The undersigned having received notice of the 2011 Annual Meeting of Shareholders and
the Board of Directors proxy statement therefore, and revoking all prior proxies,
hereby appoint(s) John R. Kreick and Duane C. Montopoli, and each of them, attorneys
or attorney of the undersigned (with full power of substitution in them and each of
them) for and in the name(s) of the undersigned to attend the 2011 Annual Meeting of
Shareholders of PENNICHUCK CORPORATION (the Company) to be held on Thursday, May 5,
2011 at 9:00 a.m., local time, at the Courtyard by Marriott-Nashua, 2200 Southwood
Drive, Nashua, New Hampshire, and any adjournments thereof, and there to vote and act
upon the following matters in respect of all shares of stock of the Company which the
undersigned may be entitled to vote or act upon, with all the powers the undersigned
would possess if personally present.
In their disretion, the proxy holders are authorized to vote upon such other matters
as may properly come before the meeting or any adjournment thereof.

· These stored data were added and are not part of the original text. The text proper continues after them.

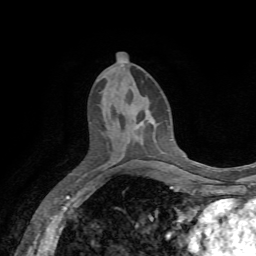
Breast MRI, one axial slice. Slice 29 of 72 in the series (ordered by position). Cropped to one breast. Dynamic contrast-enhanced series, time point 2 of 7 at this slice position (early post-contrast). 1.5 T. TE 4.3 ms, TR 8.7 ms. 256 × 256 image matrix, field of view 180 × 180 mm. Female patient.
Annotated regions visible in this slice (semi-automatic segmentation, software-assisted and operator-edited):
- enhancing-tissue mask used for the functional tumour volume (all voxels passing the contrast-enhancement thresholds inside the analysis volume; usually the tumour): bounding box (x1, y1, x2, y2) in pixels: (142, 110, 150, 126)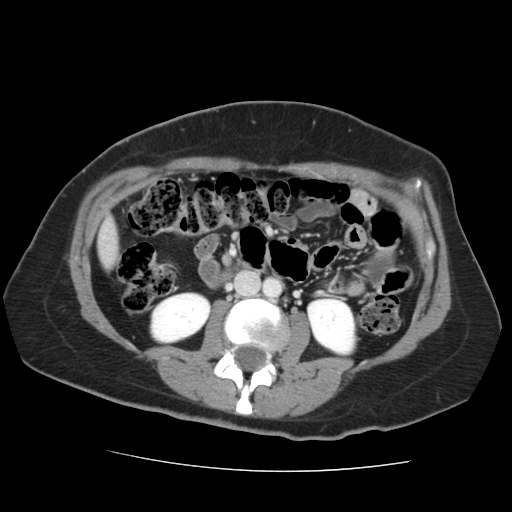
Contrast-enhanced abdominal CT, one axial slice. Slice 41 of 144 in the series (ordered by position). Soft-tissue window (W 400 / L 40 HU). 512 × 512 image matrix, field of view 333 × 333 mm. Case-level facts recorded for this patient, not image findings: patient: male, age 58 years at operation; diagnosis: colorectal cancer liver metastases, imaged before liver resection; multiple liver metastases: no; largest metastasis: 2.8 cm.
Outlined on this slice (manually delineated by an expert):
- liver: bounding box (x1, y1, x2, y2) in pixels: (99, 223, 118, 266)
- planned liver remnant (the part of the liver to remain after resection): (99, 245, 110, 266)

The shares
represented by this proxy will be voted as directed by the undersigned. If no
direction is given with respect to any election to office or porposal, this proxy
will be voted as recommended by Board of Directors. Attendance of the undersigned at
the meeting or at any adjournment thereof, will not be deemed to revoke this proxy
unless the undersigned shall revoke this proxy in writing.